Otoacoustic emission screen results in critically ill neonates who received gentamicin in the first week of life.

STUDY OBJECTIVE

To characterize the extent that serum gentamicin concentrations are associated with hearing loss indicated by otoacoustic emission (OAE) screen failure in critically ill neonates receiving gentamicin in accordance with a high-dose, extended-interval dosing protocol.

DESIGN

Retrospective medical record review.

SETTING

Two neonatal intensive care units in a pediatric tertiary care system.

PATIENTS

Sequential sample of 528 critically ill neonates who were admitted between February 2003 and January 2008 and who received a gentamicin pharmacokinetic consultation during the first week of life and an OAE hearing screen before hospital discharge. Neonates were stratified into two groups: very low birth weight (VLBW [≤ 1500 g]) and non-VLBW (> 1500 g).
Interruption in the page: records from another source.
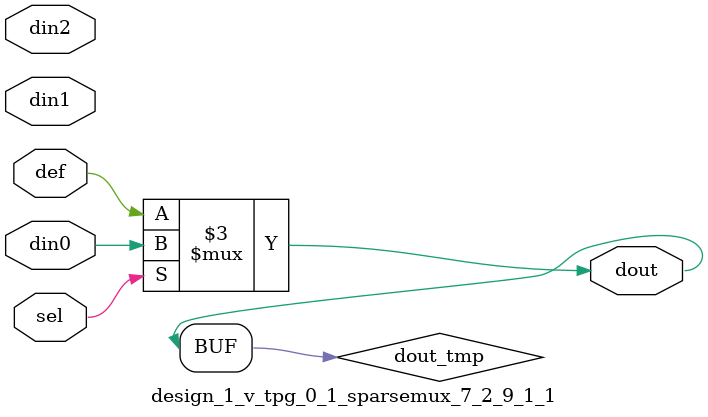
<source format=v>
`timescale 1ns / 1ps

module design_1_v_tpg_0_1_sparsemux_7_2_9_1_1 (din0,din1,din2,def,sel,dout);

parameter din0_WIDTH = 1;

parameter din1_WIDTH = 1;

parameter din2_WIDTH = 1;

parameter def_WIDTH = 1;
parameter sel_WIDTH = 1;
parameter dout_WIDTH = 1;

parameter [sel_WIDTH-1:0] CASE0 = 1;

parameter [sel_WIDTH-1:0] CASE1 = 1;

parameter [sel_WIDTH-1:0] CASE2 = 1;

parameter ID = 1;
parameter NUM_STAGE = 1;



input [din0_WIDTH-1:0] din0;

input [din1_WIDTH-1:0] din1;

input [din2_WIDTH-1:0] din2;

input [def_WIDTH-1:0] def;
input [sel_WIDTH-1:0] sel;

output [dout_WIDTH-1:0] dout;



reg [dout_WIDTH-1:0] dout_tmp;


always @ (*) begin
(* parallel_case *) case (sel)
    
    CASE0 : dout_tmp = din0;
    
    CASE1 : dout_tmp = din1;
    
    CASE2 : dout_tmp = din2;
    
    default : dout_tmp = def;
endcase
end


assign dout = dout_tmp;



endmodule

</source>
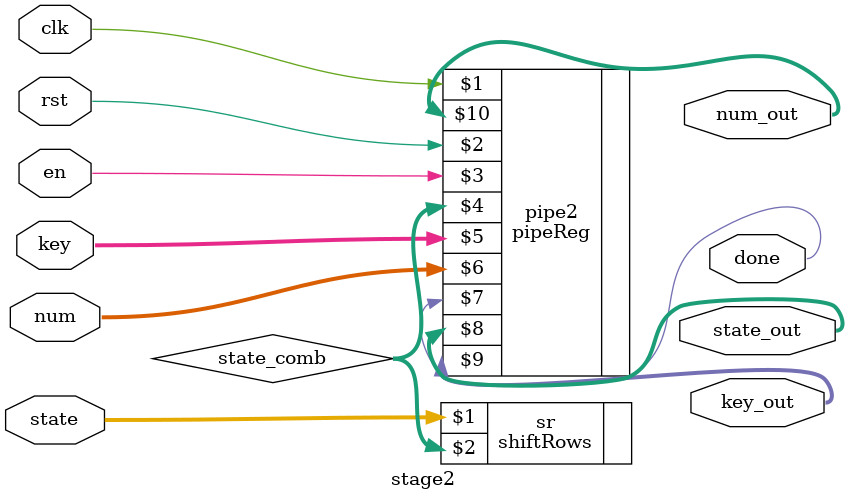
<source format=sv>
`timescale 1ps/1ps
module stage2 (
    input clk, rst, en,
    input [127:0] state, key,
    input [3:0] num,
    output done,
    output [127:0] state_out, key_out,
    output [3:0] num_out
);

    wire [127:0] state_comb;

    shiftRows sr (state, state_comb);
    pipeReg pipe2 (clk, rst, en, state_comb, key, num, done, state_out, key_out, num_out);

endmodule
</source>
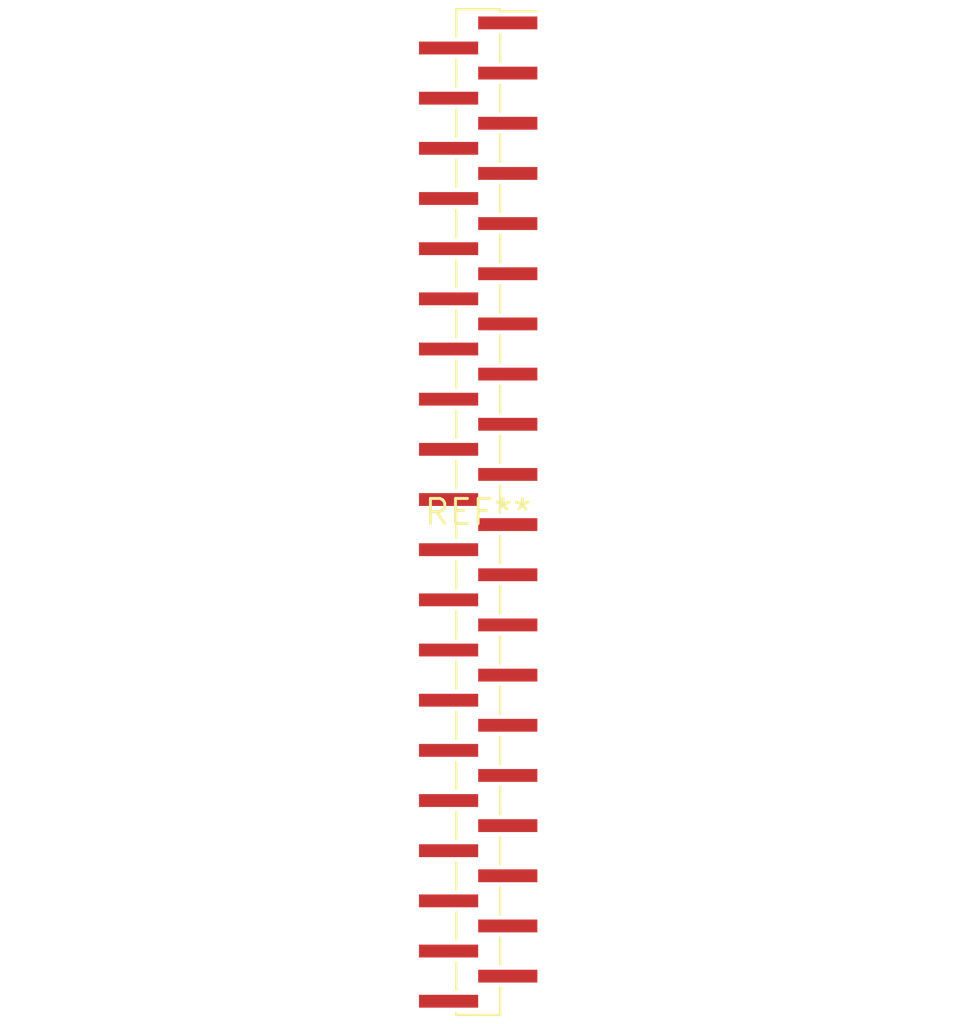
<source format=kicad_pcb>
(kicad_pcb (version 20240108) (generator pcbnew)

  (general
    (thickness 1.6)
  )

  (paper "A4")
  (layers
    (0 "F.Cu" signal)
    (31 "B.Cu" signal)
    (32 "B.Adhes" user "B.Adhesive")
    (33 "F.Adhes" user "F.Adhesive")
    (34 "B.Paste" user)
    (35 "F.Paste" user)
    (36 "B.SilkS" user "B.Silkscreen")
    (37 "F.SilkS" user "F.Silkscreen")
    (38 "B.Mask" user)
    (39 "F.Mask" user)
    (40 "Dwgs.User" user "User.Drawings")
    (41 "Cmts.User" user "User.Comments")
    (42 "Eco1.User" user "User.Eco1")
    (43 "Eco2.User" user "User.Eco2")
    (44 "Edge.Cuts" user)
    (45 "Margin" user)
    (46 "B.CrtYd" user "B.Courtyard")
    (47 "F.CrtYd" user "F.Courtyard")
    (48 "B.Fab" user)
    (49 "F.Fab" user)
    (50 "User.1" user)
    (51 "User.2" user)
    (52 "User.3" user)
    (53 "User.4" user)
    (54 "User.5" user)
    (55 "User.6" user)
    (56 "User.7" user)
    (57 "User.8" user)
    (58 "User.9" user)
  )

  (setup
    (pad_to_mask_clearance 0)
    (pcbplotparams
      (layerselection 0x00010fc_ffffffff)
      (plot_on_all_layers_selection 0x0000000_00000000)
      (disableapertmacros false)
      (usegerberextensions false)
      (usegerberattributes false)
      (usegerberadvancedattributes false)
      (creategerberjobfile false)
      (dashed_line_dash_ratio 12.000000)
      (dashed_line_gap_ratio 3.000000)
      (svgprecision 4)
      (plotframeref false)
      (viasonmask false)
      (mode 1)
      (useauxorigin false)
      (hpglpennumber 1)
      (hpglpenspeed 20)
      (hpglpendiameter 15.000000)
      (dxfpolygonmode false)
      (dxfimperialunits false)
      (dxfusepcbnewfont false)
      (psnegative false)
      (psa4output false)
      (plotreference false)
      (plotvalue false)
      (plotinvisibletext false)
      (sketchpadsonfab false)
      (subtractmaskfromsilk false)
      (outputformat 1)
      (mirror false)
      (drillshape 1)
      (scaleselection 1)
      (outputdirectory "")
    )
  )

  (net 0 "")

  (footprint "PinHeader_1x40_P1.27mm_Vertical_SMD_Pin1Right" (layer "F.Cu") (at 0 0))

)

</source>
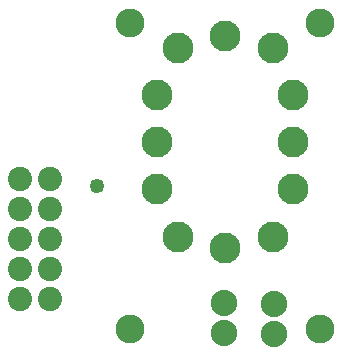
<source format=gbs>
G04 MADE WITH FRITZING*
G04 WWW.FRITZING.ORG*
G04 DOUBLE SIDED*
G04 HOLES PLATED*
G04 CONTOUR ON CENTER OF CONTOUR VECTOR*
%ASAXBY*%
%FSLAX23Y23*%
%MOIN*%
%OFA0B0*%
%SFA1.0B1.0*%
%ADD10C,0.049370*%
%ADD11C,0.096614*%
%ADD12C,0.080889*%
%ADD13C,0.067000*%
%ADD14C,0.103195*%
%ADD15C,0.088000*%
%LNMASK0*%
G90*
G70*
G54D10*
X392Y569D03*
G54D11*
X504Y93D03*
X1137Y1114D03*
X1137Y93D03*
X503Y1114D03*
G54D12*
X137Y193D03*
X237Y193D03*
X137Y293D03*
X237Y293D03*
X137Y393D03*
X237Y393D03*
X137Y493D03*
X237Y493D03*
X137Y593D03*
X237Y593D03*
G54D13*
X137Y193D03*
X237Y193D03*
X137Y293D03*
X237Y293D03*
X137Y393D03*
X237Y393D03*
X137Y493D03*
X237Y493D03*
X137Y593D03*
X237Y593D03*
G54D14*
X978Y401D03*
X1047Y559D03*
X663Y401D03*
X594Y559D03*
X594Y716D03*
X594Y874D03*
X663Y1031D03*
X820Y1071D03*
X978Y1031D03*
X1047Y874D03*
X1047Y716D03*
X820Y362D03*
G54D15*
X984Y75D03*
X984Y175D03*
X984Y75D03*
X984Y175D03*
X815Y79D03*
X815Y179D03*
X815Y79D03*
X815Y179D03*
G04 End of Mask0*
M02*
</source>
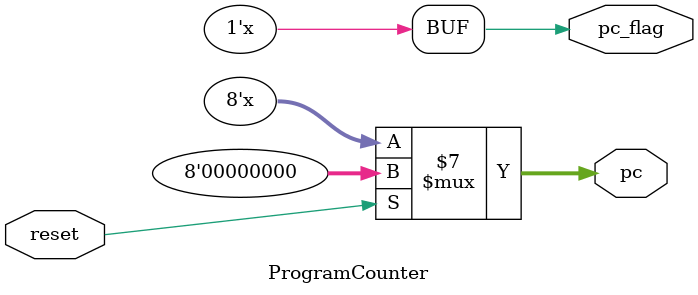
<source format=v>
module ProgramCounter (reset, pc, pc_flag);
input reset = 1'b0; //possible input if a reset funtion is needed?
output reg [7:0] pc = 8'b0; //program counter
output reg pc_flag = 1'bx;//flag to initiate pc increment
reg sel_ldr;
reg sel_add;

assign pc_flag = sel_ldr | sel_add; //so the intention is when this assign statement... 
				//...updates (from ldr or str select updating)...

always @(reset, pc_flag)//...this will then increment once or reset 
	begin
		if (reset)
		pc <= 8'b00000000;
		else
		pc <= pc + 1;
	end

MemoryControl MemCrtl(
	.sel_ldr_bus(sel_ldr),
	.sel_add_bus(sel_add)
	);
endmodule



</source>
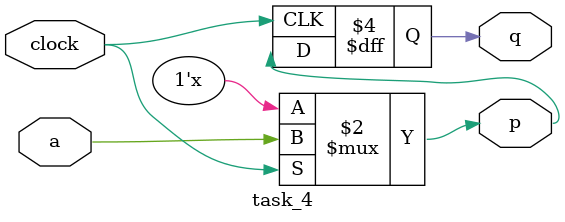
<source format=v>


module task_4(
	input clock, a,
    output reg p, q );

always @(*) begin
    p = clock ? a : p;
end

always @(negedge clock) begin
    q <= p;
end

endmodule
</source>
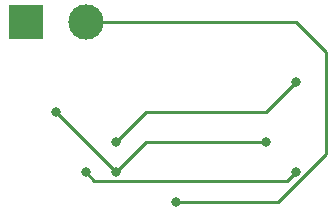
<source format=gbr>
%TF.GenerationSoftware,KiCad,Pcbnew,(6.0.10-0)*%
%TF.CreationDate,2023-02-17T15:33:43-08:00*%
%TF.ProjectId,Ex2,4578322e-6b69-4636-9164-5f7063625858,rev?*%
%TF.SameCoordinates,Original*%
%TF.FileFunction,Copper,L2,Bot*%
%TF.FilePolarity,Positive*%
%FSLAX46Y46*%
G04 Gerber Fmt 4.6, Leading zero omitted, Abs format (unit mm)*
G04 Created by KiCad (PCBNEW (6.0.10-0)) date 2023-02-17 15:33:43*
%MOMM*%
%LPD*%
G01*
G04 APERTURE LIST*
%TA.AperFunction,ComponentPad*%
%ADD10R,3.000000X3.000000*%
%TD*%
%TA.AperFunction,ComponentPad*%
%ADD11C,3.000000*%
%TD*%
%TA.AperFunction,ViaPad*%
%ADD12C,0.800000*%
%TD*%
%TA.AperFunction,Conductor*%
%ADD13C,0.250000*%
%TD*%
G04 APERTURE END LIST*
D10*
%TO.P,J1,1,Pin_1*%
%TO.N,+9V*%
X121920000Y-91440000D03*
D11*
%TO.P,J1,2,Pin_2*%
%TO.N,GND*%
X127000000Y-91440000D03*
%TD*%
D12*
%TO.N,/pin_2*%
X129540000Y-104140000D03*
X142240000Y-101600000D03*
X124460000Y-99060000D03*
%TO.N,GND*%
X134620000Y-106680000D03*
%TO.N,/pin_7*%
X127000000Y-104140000D03*
X144780000Y-104140000D03*
%TO.N,/pin_3*%
X144780000Y-96520000D03*
X129540000Y-101600000D03*
%TD*%
D13*
%TO.N,/pin_2*%
X129540000Y-104140000D02*
X124460000Y-99060000D01*
X142240000Y-101600000D02*
X132080000Y-101600000D01*
X132080000Y-101600000D02*
X129540000Y-104140000D01*
%TO.N,GND*%
X134620000Y-106680000D02*
X143265305Y-106680000D01*
X147320000Y-93980000D02*
X144780000Y-91440000D01*
X143265305Y-106680000D02*
X147320000Y-102625305D01*
X144780000Y-91440000D02*
X127000000Y-91440000D01*
X147320000Y-102625305D02*
X147320000Y-93980000D01*
%TO.N,/pin_7*%
X144055000Y-104865000D02*
X127725000Y-104865000D01*
X127725000Y-104865000D02*
X127000000Y-104140000D01*
X144780000Y-104140000D02*
X144055000Y-104865000D01*
%TO.N,/pin_3*%
X132080000Y-99060000D02*
X142240000Y-99060000D01*
X144780000Y-96520000D02*
X142240000Y-99060000D01*
X129540000Y-101600000D02*
X132080000Y-99060000D01*
%TD*%
M02*

</source>
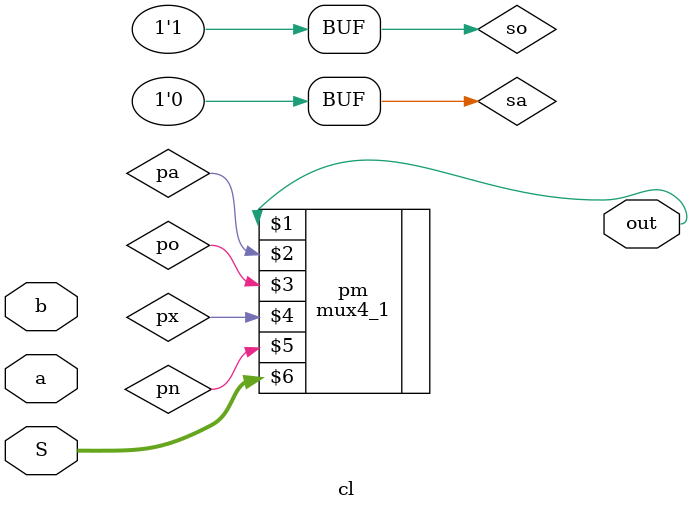
<source format=v>
module  cl(output wire out, input wire a, b, input wire [1:0] S);

    wire sa,so,sx,sn;

    and pa(sa,a,b);
    or  po(so,a,b);
    xor px(sx,a,b);
    not pn(sn,a,b);
    mux4_1 pm(out,pa,po,px,pn,S);

endmodule
</source>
MEASUREMENTS AND MAIN RESULTS

Gentamicin was dosed intravenously to achieve a target calculated gentamicin peak serum concentration (C(max)) of 7-10 μg/ml and a target trough serum concentration (C(min)) of less than 2 μg/ml. The dosage administered was 4 mg/kg/dose every 48 hours if the neonate's birth weight was less than 1250 g or if the neonate was receiving indomethacin. Otherwise, the dosing interval was every 24 hours. Initial OAE screen results were obtained from the medical records, and follow-up results were collected for neonates who failed the initial OAE screen. The overall rate of OAE screen failure was 13.1% (69/528 patients). The rate of OAE screen failure was 34.1% (29/85 patients) in the VLBW neonates, which was significantly higher than the failure rate in non-VLBW neonates (9.0% [40/443 patients], p=0.001). Multivariate analysis of non-VLBW neonates determined that each 1-μg/ml increase in gentamicin C(max) was associated with an increased risk of OAE screen failure (odds ratio [OR] 1.4, 95% confidence interval (CI) 1.1-1.7, p=0.003). Further, the non-VLBW neonate subpopulation had an increased rate of OAE screen failure if the gentamicin C(max) exceeded 10 μg/ml (OR 2.2, 95% CI 1.1-4.2, p=0.022) compared with neonates whose C(max) was 10 μg/ml or lower. No association between serum gentamicin concentration and OAE screen failure could be determined among the VLBW neonates.

CONCLUSION

Neonates weighing more than 1500 g at birth and whose gentamicin C(max) exceeded 10 μg/ml were at an increased risk for OAE screen failure. Monitoring and maintaining gentamicin C(max) at or below 10 μg/ml may minimize hearing impairment; however, further studies are necessary.